昔(と言ってもたかだか十数年前からだが)からのファンとしては、嬉しい反面、なんだかこそばゆい感じがする。けど、素直に喜ぶべきなのだ!おめでとうございます!!

成長を遠くに聞く

 ココログのサービスで、検索サイトからのアクセスについては、どのような単語で検索されたのかを教えてくれるというものがある。

 YUMENOKIの場合、「緑便」を検索してアクセスされる方がけっこういる。緑便はもう出ていないようです。心配ないと分かっていながら、心配してしまうものなのですよね。

 緑便はもう出ていないという情報は、妻の実家から電話越しにもらったもの。最近では、口から泡を吹いたり(別に病気じゃなくて、唇を開けたりしめたりができるようになったということ。これができると、/m/や/p/音が出せる)、ひとみしりをしたり、首がすわったりしているらしい。

 そんな妻と息子も今週末に帰ってくる。おれを見て泣きやしないだろうか。泣かれたら悲しいなあ。

Nスペ

 現在NHKに対する視聴者の風当たりが強まっているようだが、ぼくはいくつかの理由で、なんとかNHKにはがんばっていただきたいと思っている。

 理由のひとつが、タイトルに挙げたNHKスペシャルをはじめとするドキュメンタリーを見たいからである。受信料を投げ銭と考えたら、払うに値する、良質なものを観ることができると思う。

 先日放送された、免疫学者の多田富雄さんの現在を取材したNスペもよかった。脳梗塞で倒れてから右半身不随に。喉の辺りの麻痺も残ったようで、言葉も出ないし、食べ物を飲み込むのも難しいようだ。よだれをたらした姿はお世辞にも格好いいとは言えなかった。

 それでも多田先生は(謦咳に接したことなどあるはずもないが、あえて先生とお呼びしたい)倒れるまでは使わなかったというパソコンを覚え、それから6冊も本を書き、新作能も(この方は能もするのだ)数本書いた。

 5年越しの原稿がどうだとか言ってる場合じゃない。俺はこんなことでいいのか。泣けてくるよまったく。

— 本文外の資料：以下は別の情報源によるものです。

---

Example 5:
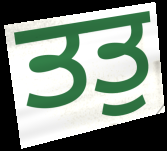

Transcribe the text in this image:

ਤਤੁ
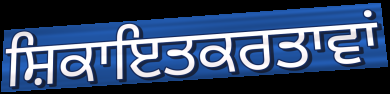
ਸ਼ਿਕਾਇਤਕਰਤਾਵਾਂ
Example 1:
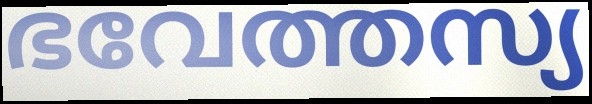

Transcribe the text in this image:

ഭവേത്തസ്യ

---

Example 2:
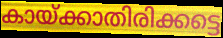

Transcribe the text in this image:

കായ്ക്കാതിരിക്കട്ടെ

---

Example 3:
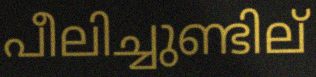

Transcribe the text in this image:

പീലിച്ചുണ്ടില്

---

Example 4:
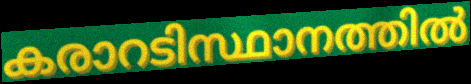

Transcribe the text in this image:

കരാറടിസ്ഥാനത്തിൽ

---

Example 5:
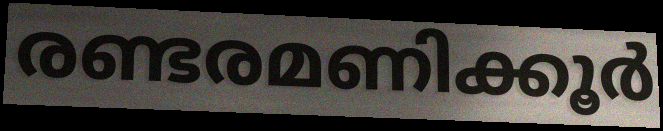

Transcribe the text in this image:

രണ്ടരമണിക്കൂർ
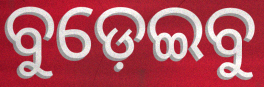
ବୁଡ଼େଇବୁ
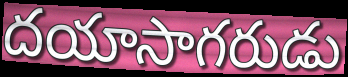
దయాసాగరుడు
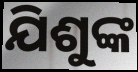
ଯିଶୁଙ୍କ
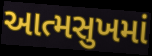
આત્મસુખમાં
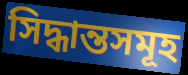
সিদ্ধান্তসমূহ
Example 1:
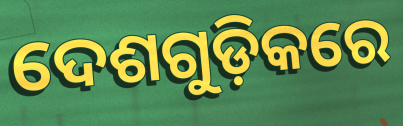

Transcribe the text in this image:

ଦେଶଗୁଡ଼ିକରେ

 そのあとで観たNHKアーカイブスの宮沢賢治もよかった。1992年の放送だそうだが、賢治の教え子さんが矍鑠としておられ、農学校時代に賢治が作って学生と歌ったオペレッタを再現してくださっていた。『星めぐりの歌』など、賢治は歌もいいのである。

ひとりもんの暮らし

 ずうっと書けずにいて、もう義理も礼儀もなんもなくしてしまっているような原稿の目処をなんとかつける。首と尾っぽがなんとかくっついた格好で、胴体も埋められた。目鼻は週末、家にこもってくっつける。

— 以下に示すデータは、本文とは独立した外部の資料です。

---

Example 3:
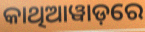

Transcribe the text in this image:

କାଥିଆୱାଡ଼ରେ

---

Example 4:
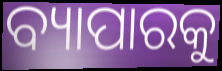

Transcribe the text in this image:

ବ୍ୟାପାରକୁ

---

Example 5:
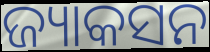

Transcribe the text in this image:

ଜ୍ୟାକସନ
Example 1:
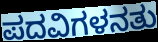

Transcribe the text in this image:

ಪದವಿಗಳನತು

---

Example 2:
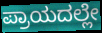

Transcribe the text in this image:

ಪ್ರಾಯದಲ್ಲೇ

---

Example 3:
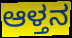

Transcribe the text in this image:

ಆಳ್ತನ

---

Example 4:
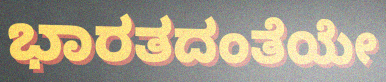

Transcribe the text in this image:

ಭಾರತದಂತೆಯೇ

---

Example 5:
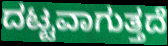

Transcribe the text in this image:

ದಟ್ಟವಾಗುತ್ತದೆ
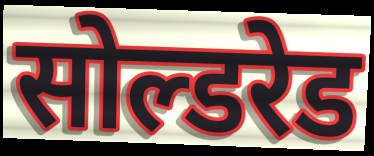
सोल्डरेड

 帰りがけ、もう1年近くごぶさたしていた居酒屋「かんろ」へ。相変わらずの繁盛、カウンターにかろうじて空いていた1席にねじりこむ。マスターはきちんとぼくのことを覚えていてくれた。なんでもないことかもしれないけど、すごく嬉しい。ここのやきとんは肉の部分が大きくて食べでがある。

 蕎麦屋でしめたあと、ふと思いつき、ひとりカラオケを決行。CKBの「タイガー&ドラゴン」を6回くらい歌う。歌はいろんなものが発散できてよろし。

 思ったよりも体力を消耗した模様で。家にたどり着いて意識を失い、気がついたら朝10時だった。